I do have two other cameras that take much better photos. I have a Nikon FE camera that shoots 35mm film with a 200X zoom that will do a fantastic job on wildlife photography. If I were doing serious wildlife photography for illustrations or similar work, that is the camera I would use. I also have a Canon 7 megapixel digital camera with a 40X zoom that does an above average job on wildlife photos. I have posted a few taken with that camera and the results are much better, of course. The photos I recently posted of some squirrels were all taken free handed shooting with the zoom at squirrels about 25 yards distant and up in the trees. I don’t recommend serious wildlife photography free handed but always suggest using a tripod.

The real trick of making wildlife or nature photography look good is to take a LOT of pictures and cull everything except the very best. A professional photographer never shows you the bad photos! They only show you the exceptional ones. But believe me, every professional photographer takes a lot of not so good photos. You just don’t get to see them. For the rainbow photo I posted today in another thread I took 31 shots just to get one suitable for posting. That photo was taken with the Canon digital but at low resolution. I did not have time to adjust the settings. Rainbows change by the minute and getting any decent photos requires you to snap pictures continuously while you have the chance.

Getting decent photos of nature and wildlife is a lot of work and sometimes you just need to be lucky. I was simply lucky the Blue Heron decided to stand in the perfect position long enough to get a shot of him. That was the ONLY photo of him I managed to get!

Re: Beaver Dam Visitor

PostPosted: Mon Jun 28, 2010 8:43 am
by gtk
cool pic.. i've heard those things can put a hurting on a pond's fish population.

Re: Beaver Dam Visitor

PostPosted: Tue Jun 29, 2010 12:01 am
by FireCloud
gtk wrote:cool pic.. i've heard those things can put a hurting on a pond's fish population.
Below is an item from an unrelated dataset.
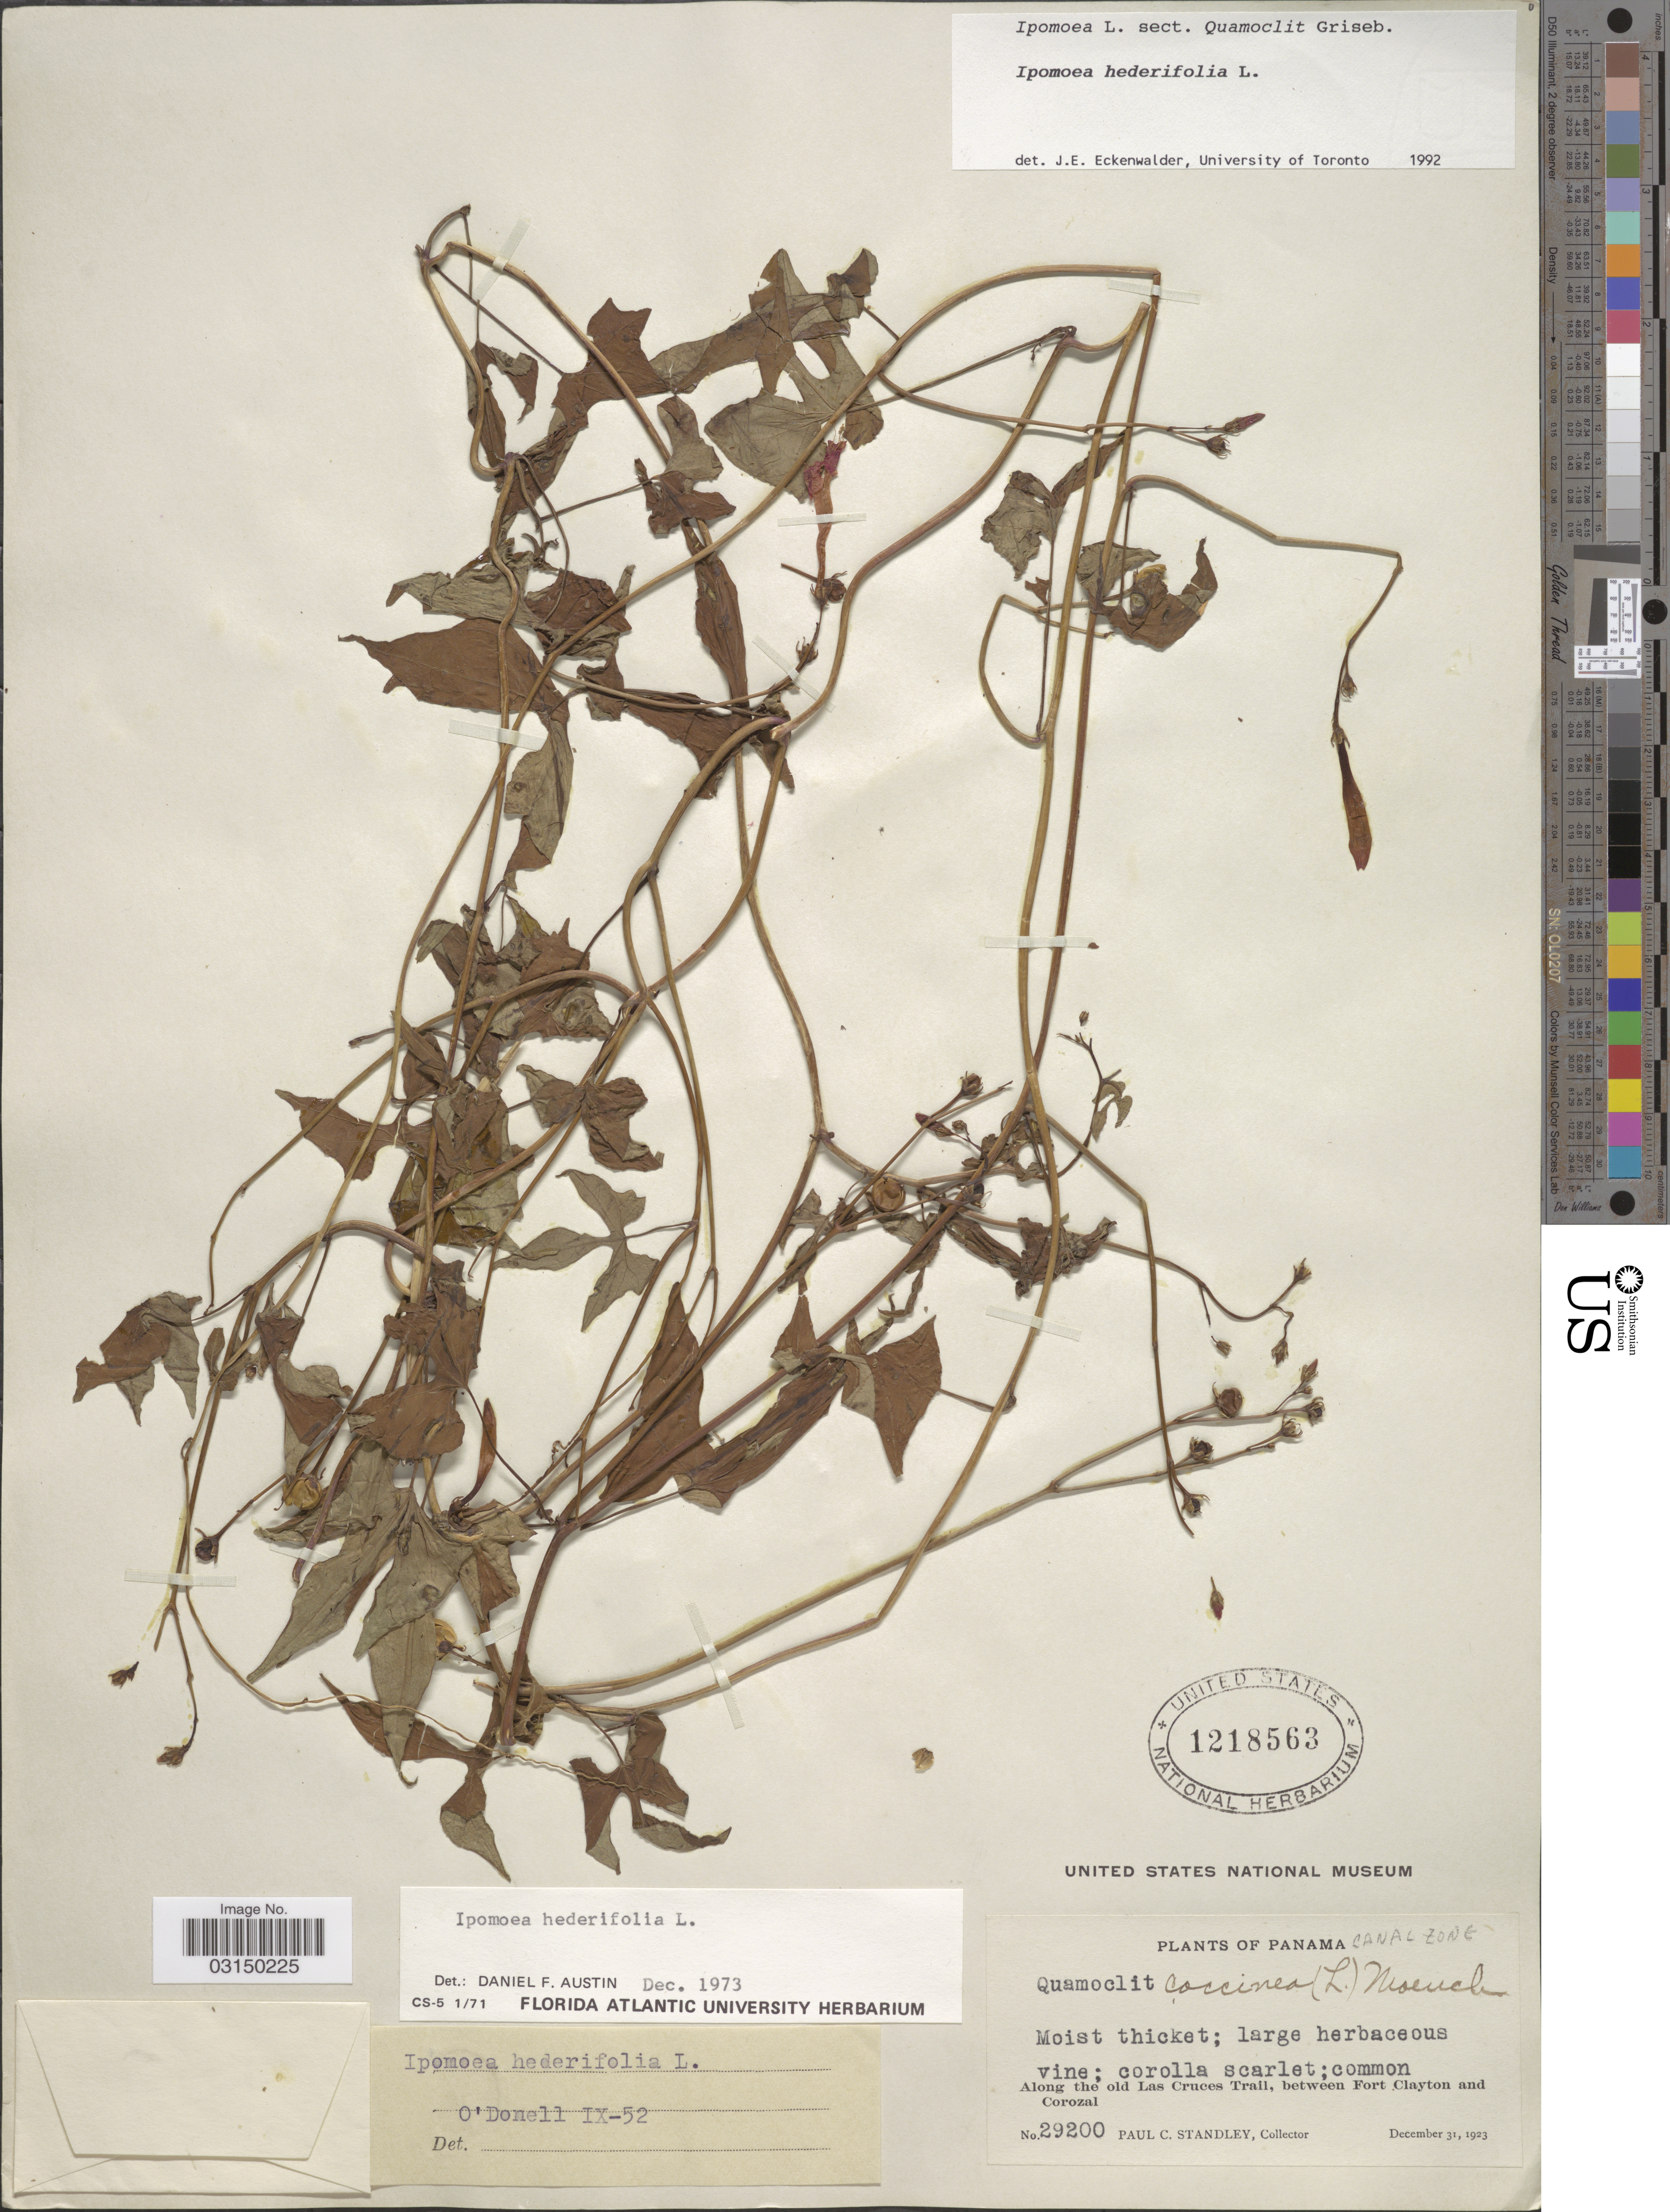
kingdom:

Yep, they can do some damage to the fish population for sure. But there are no fish in Trehon Creek so they must be eating either tadpoles or crawfish here.

Re: Beaver Dam Visitor

PostPosted: Tue Jun 29, 2010 5:55 pm
by 204 ruger
Didn't realize it was a trail cam, so that explains the closeness of the pic.

Had a friend stock his pond for several hundred $$ only to come out the next day and had three of them eating from the buffet. He was not happy as he chased them off for the next few days.